Amani Amir, York Peter, Chrystyn Henry, Clark Brian J, Do Duong Q
Institute of Pharmaceutical Innovation, University of Bradford, Bradford BD7 1DP, UK.
Eur J Pharm Sci. 2008 Sep 2;35(1-2):42-51. doi: 10.1016/j.ejps.2008.06.002. Epub 2008 Jun 20.

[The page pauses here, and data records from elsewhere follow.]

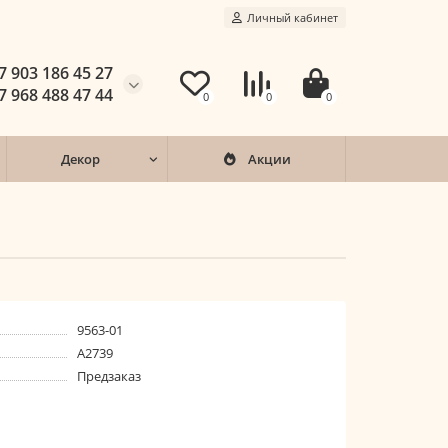
Личный кабинет
7 903 186 45 27
7 968 488 47 44
0
0
0
Декор
Акции
9563-01
A2739
Предзаказ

The purpose of this study was to use Artificial Neural Networks (ANNs) in identifying factors, in addition to surfactant and internal phase content, that influence the particle size of nanoemulsions. The phase diagram and rheometric characteristics of a nanoemulsion system containing polysorbate 80, ethanol, medium chain triglycerides and normal saline loaded with budesonide were investigated. The particle size of samples of various compositions prepared using different rates and amounts of applied energy was measured. Data, divided into training, test and validation sets, were modelled by ANNs. The developed model was assessed and found to be of high quality. The model was then used to explore the effect of composition and processing factors on particle size of the nanoemulsion preparation. The study demonstrates the potential of ANNs in identifying critical parameters controlling preparation for this system, with the total amount of applied energy during preparation found to be the dominant factor in controlling the final particle size.
本研究的目的是利用人工神经网络(ANNs)来识别除表面活性剂和内相含量之外影响纳米乳剂粒径的因素。研究了含有聚山梨酯80、乙醇、中链甘油三酯和载有布地奈德的生理盐水的纳米乳剂体系的相图和流变特性。测量了使用不同能量施加速率和量制备的各种组成样品的粒径。分为训练集、测试集和验证集的数据由人工神经网络进行建模。对所开发的模型进行评估,发现其质量很高。然后使用该模型来探索组成和加工因素对纳米乳剂制剂粒径的影响。该研究证明了人工神经网络在识别控制该体系制剂的关键参数方面的潜力,发现制备过程中施加能量的总量是控制最终粒径的主要因素。